Até o momento, não há Nat Turners e John Browns ativos no movimento de libertação
animal, mas eles podem estar prestes a aparecer e suas ações seriam mais que justas.
Também não estariam sem precedentes. De acordo com o evangelho da luta: sem justiça,
sem paz.
Assim como os abolicionistas do século XIX visavam despertar as pessoas para a grande
questão moral da época, os abolicionistas do século XXI se esforçam para esclarecer as
pessoas sobre a relevância e a importância do sofrimento e exploração animal. Assim
como os negros do passado levantaram questões fundamentais sobre o significado e os
valores modernos da "democracia" estadunidense, a discussão contemporânea sobre a
escravidão animal provoca um exame crítico da psique, humana danificada pela
violência, arrogância e alienação, e a necessidade urgente de uma nova ética e
sensibilidades, enraizadas no respeito por todas as formas de vida.
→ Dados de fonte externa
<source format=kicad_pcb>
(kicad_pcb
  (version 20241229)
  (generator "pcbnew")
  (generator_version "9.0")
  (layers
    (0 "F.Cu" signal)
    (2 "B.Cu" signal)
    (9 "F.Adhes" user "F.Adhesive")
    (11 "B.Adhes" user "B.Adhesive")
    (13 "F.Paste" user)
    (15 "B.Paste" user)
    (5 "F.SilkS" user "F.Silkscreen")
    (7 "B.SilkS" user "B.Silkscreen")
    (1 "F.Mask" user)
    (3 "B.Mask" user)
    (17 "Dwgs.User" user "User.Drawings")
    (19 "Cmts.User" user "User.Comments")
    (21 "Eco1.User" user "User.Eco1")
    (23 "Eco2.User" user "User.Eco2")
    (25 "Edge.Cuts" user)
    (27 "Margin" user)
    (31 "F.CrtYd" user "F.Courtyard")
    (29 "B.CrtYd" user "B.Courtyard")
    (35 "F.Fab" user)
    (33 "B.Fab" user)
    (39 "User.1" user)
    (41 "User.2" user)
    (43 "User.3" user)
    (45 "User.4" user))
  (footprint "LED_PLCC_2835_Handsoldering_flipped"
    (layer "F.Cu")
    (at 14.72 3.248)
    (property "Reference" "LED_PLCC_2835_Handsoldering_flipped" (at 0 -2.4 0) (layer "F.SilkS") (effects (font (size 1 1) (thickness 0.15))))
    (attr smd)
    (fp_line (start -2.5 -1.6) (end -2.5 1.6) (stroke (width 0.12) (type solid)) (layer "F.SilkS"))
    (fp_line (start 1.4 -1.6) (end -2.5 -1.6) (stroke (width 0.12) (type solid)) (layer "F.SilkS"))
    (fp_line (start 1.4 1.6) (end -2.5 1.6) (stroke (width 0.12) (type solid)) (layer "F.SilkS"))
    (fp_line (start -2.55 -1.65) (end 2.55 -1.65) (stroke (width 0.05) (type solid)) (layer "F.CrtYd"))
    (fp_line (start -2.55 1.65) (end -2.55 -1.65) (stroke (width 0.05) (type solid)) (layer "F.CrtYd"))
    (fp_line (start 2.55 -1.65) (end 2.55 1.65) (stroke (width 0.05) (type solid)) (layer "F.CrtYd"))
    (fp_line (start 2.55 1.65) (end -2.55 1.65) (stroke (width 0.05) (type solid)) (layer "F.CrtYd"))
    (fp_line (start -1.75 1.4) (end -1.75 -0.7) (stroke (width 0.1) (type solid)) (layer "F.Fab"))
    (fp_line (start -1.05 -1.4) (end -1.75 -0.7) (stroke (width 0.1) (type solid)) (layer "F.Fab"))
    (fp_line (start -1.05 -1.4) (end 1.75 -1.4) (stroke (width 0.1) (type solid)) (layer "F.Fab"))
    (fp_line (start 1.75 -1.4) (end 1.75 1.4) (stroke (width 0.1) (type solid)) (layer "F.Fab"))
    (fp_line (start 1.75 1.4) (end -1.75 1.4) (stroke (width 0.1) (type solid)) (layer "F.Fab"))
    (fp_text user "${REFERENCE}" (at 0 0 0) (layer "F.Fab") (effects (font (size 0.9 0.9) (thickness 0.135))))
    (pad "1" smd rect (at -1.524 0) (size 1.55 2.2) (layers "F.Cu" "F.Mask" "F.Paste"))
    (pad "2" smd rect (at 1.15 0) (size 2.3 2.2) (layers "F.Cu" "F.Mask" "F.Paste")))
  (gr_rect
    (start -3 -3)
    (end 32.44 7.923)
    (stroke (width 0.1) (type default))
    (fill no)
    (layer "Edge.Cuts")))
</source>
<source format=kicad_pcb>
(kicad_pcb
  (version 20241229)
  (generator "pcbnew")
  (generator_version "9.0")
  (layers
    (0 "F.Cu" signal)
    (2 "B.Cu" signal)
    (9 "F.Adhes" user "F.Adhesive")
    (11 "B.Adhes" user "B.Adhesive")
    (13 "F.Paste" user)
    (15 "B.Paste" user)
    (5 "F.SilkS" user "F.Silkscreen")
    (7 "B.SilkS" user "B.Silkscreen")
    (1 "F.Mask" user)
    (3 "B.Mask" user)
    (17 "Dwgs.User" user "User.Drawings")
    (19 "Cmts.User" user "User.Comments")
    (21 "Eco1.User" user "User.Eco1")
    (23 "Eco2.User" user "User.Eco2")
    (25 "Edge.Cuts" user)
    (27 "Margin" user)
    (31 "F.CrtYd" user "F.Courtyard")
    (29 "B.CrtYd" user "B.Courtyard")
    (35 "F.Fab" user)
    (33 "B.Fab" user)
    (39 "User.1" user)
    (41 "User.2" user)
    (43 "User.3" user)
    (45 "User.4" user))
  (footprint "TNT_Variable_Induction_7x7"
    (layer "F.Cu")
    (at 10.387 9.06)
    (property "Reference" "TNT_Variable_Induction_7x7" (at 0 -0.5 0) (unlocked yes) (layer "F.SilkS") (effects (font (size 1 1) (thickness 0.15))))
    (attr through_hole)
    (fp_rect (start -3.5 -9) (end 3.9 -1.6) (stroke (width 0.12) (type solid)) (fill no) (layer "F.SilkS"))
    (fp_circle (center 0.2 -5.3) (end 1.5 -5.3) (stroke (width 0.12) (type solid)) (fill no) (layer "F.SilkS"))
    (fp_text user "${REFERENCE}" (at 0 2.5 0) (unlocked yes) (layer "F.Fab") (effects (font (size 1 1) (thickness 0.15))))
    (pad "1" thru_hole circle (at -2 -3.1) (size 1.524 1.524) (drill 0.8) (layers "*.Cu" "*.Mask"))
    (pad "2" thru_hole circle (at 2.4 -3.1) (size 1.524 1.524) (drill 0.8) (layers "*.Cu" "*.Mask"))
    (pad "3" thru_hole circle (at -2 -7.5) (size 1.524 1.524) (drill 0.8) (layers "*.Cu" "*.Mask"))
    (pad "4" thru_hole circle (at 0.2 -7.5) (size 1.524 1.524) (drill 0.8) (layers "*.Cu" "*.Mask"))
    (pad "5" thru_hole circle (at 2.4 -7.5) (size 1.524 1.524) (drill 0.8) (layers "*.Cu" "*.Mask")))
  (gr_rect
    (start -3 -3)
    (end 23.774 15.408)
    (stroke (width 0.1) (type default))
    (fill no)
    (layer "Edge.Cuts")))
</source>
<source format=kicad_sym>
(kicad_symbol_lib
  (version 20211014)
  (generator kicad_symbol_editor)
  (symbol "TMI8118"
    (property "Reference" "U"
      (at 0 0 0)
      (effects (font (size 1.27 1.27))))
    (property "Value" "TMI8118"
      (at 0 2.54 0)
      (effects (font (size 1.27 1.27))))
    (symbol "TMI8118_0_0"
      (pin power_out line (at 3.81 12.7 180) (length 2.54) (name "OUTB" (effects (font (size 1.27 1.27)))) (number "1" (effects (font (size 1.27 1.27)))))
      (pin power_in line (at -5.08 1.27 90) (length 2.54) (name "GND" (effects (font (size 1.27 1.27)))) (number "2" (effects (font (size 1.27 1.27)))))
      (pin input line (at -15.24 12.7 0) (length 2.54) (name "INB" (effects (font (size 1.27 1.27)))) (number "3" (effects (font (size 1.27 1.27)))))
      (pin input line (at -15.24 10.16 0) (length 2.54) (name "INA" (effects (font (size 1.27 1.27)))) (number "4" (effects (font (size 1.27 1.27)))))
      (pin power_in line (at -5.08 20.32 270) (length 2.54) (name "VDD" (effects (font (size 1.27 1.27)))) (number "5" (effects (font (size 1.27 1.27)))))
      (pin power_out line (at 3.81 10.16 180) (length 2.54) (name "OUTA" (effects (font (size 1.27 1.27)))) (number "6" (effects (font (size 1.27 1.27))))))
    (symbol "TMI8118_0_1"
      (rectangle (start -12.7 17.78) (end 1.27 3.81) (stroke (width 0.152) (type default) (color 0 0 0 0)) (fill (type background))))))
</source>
A libertação animal não é um conceito estranho ao mundo moderno; ao contrário, baseia-
se nos valores éticos e políticos mais progressistas que os ocidentais elaboraram nos
últimos duzentos anos - igualdade, democracia e direitos -, na medida que os levam em
sua conclusão lógica. Considerando que especialistas em ética como Arthur Kaplan
argumentam que os direitos são banalizados quando estendidos aos animais, é muito
mais acertado ver esse movimento como o resgate dos direitos de uma limitação
arbitrária e prejudicial de seu verdadeiro significado.
Com base no ímpeto, na consciência e nas conquistas dos abolicionistas e das sufragistas
do passado, a luta dos novos abolicionistas pode culminar em uma Declaração dos
Direitos (dos Animais). Isso envolveria uma emenda constitucional que proíbe a
exploração dos animais e a discriminação com base em espécies, reconhece os animais
como “pessoas” em um sentido substantivo e concede a eles os direitos relevantes e
necessários à sua existência - os direitos à vida, à liberdade e possuirem felicidade. Em
2002, a Alemanha deu o primeiro passo crucial nessa direção ao adicionar as palavras “e
animais” a uma cláusula de sua constituição que obriga o Estado a proteger a dignidade
dos humanos.
¹ Nome dado aos primeiros colonos puritanos que fundaram em 1620 a colonia de
Plymounth. (N. da E.)
² O autor se refere as armas utilizadas nos “abates humanitários”. Trata-se de uma pistola
que lança um projetil direto no cerebro dos animais (N. da E.)